The DMA replaces economically sound, effects-driven antitrust law with regulation based on bad economics and suspicious modeling. The act could slow the adoption of digital technologies among European companies for three main reasons:

First, increasing regulatory costs are likely to drive up barriers to entry, thereby reinforcing rigidity in the economy and in companies themselves. The DMA will suppress incentives for small and medium-sized platforms to innovate and scale up. Growth and success will be met with increased regulatory scrutiny, possible legal liability and an inability to claim the profits brought by innovation.

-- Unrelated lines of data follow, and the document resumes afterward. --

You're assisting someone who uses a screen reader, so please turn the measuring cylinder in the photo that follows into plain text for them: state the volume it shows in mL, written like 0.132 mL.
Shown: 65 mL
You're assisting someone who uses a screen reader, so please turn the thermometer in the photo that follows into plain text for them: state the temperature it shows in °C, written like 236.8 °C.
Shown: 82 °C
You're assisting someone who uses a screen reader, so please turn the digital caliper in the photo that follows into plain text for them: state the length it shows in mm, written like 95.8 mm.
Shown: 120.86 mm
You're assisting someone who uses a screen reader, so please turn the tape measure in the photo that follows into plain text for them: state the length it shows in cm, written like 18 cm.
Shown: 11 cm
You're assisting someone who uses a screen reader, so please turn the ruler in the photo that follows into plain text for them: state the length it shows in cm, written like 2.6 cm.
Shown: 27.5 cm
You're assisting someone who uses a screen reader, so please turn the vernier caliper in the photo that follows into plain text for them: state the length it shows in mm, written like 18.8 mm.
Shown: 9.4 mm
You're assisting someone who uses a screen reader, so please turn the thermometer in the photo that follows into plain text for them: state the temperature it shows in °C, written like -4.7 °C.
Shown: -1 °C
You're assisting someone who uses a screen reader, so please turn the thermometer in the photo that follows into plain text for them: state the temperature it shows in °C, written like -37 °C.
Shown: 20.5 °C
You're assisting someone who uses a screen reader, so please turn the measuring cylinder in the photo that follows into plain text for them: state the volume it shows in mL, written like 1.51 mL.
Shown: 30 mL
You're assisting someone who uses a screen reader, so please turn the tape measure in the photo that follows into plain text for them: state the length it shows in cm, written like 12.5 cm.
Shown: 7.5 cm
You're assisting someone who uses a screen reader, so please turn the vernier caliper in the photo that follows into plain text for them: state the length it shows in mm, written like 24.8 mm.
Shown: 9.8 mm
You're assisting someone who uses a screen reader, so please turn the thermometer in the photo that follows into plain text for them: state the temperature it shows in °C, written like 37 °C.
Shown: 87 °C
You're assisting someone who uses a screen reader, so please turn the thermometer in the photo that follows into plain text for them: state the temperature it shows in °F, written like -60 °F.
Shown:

Second, the DMA’s regulatory proposals will reduce incentives for large online platforms to provide innovative products and services to European businesses and consumers. Restrictions on gatekeepers, including prohibitions on bundling and adjacent market entry, would directly hinder platforms’ ability to develop new products and services for customers. Companies that are close to meeting gatekeeper status may be discouraged from creating new services that would bring in additional users.

For example, the rules could dissuade a large platform provider from investing in a new telehealth channel, for fear of outgrowing its established regulatory category. DMA restrictions will keep existing gatekeepers from constraining each other through competition, particularly outside of their own area of specialization. Examples could include Apple introducing search functions or Microsoft offering digital advertising services.

Finally, as large online platforms are constrained, opportunities for natural affiliations between less-digitized European firms and highly digitized American firms will dwindle.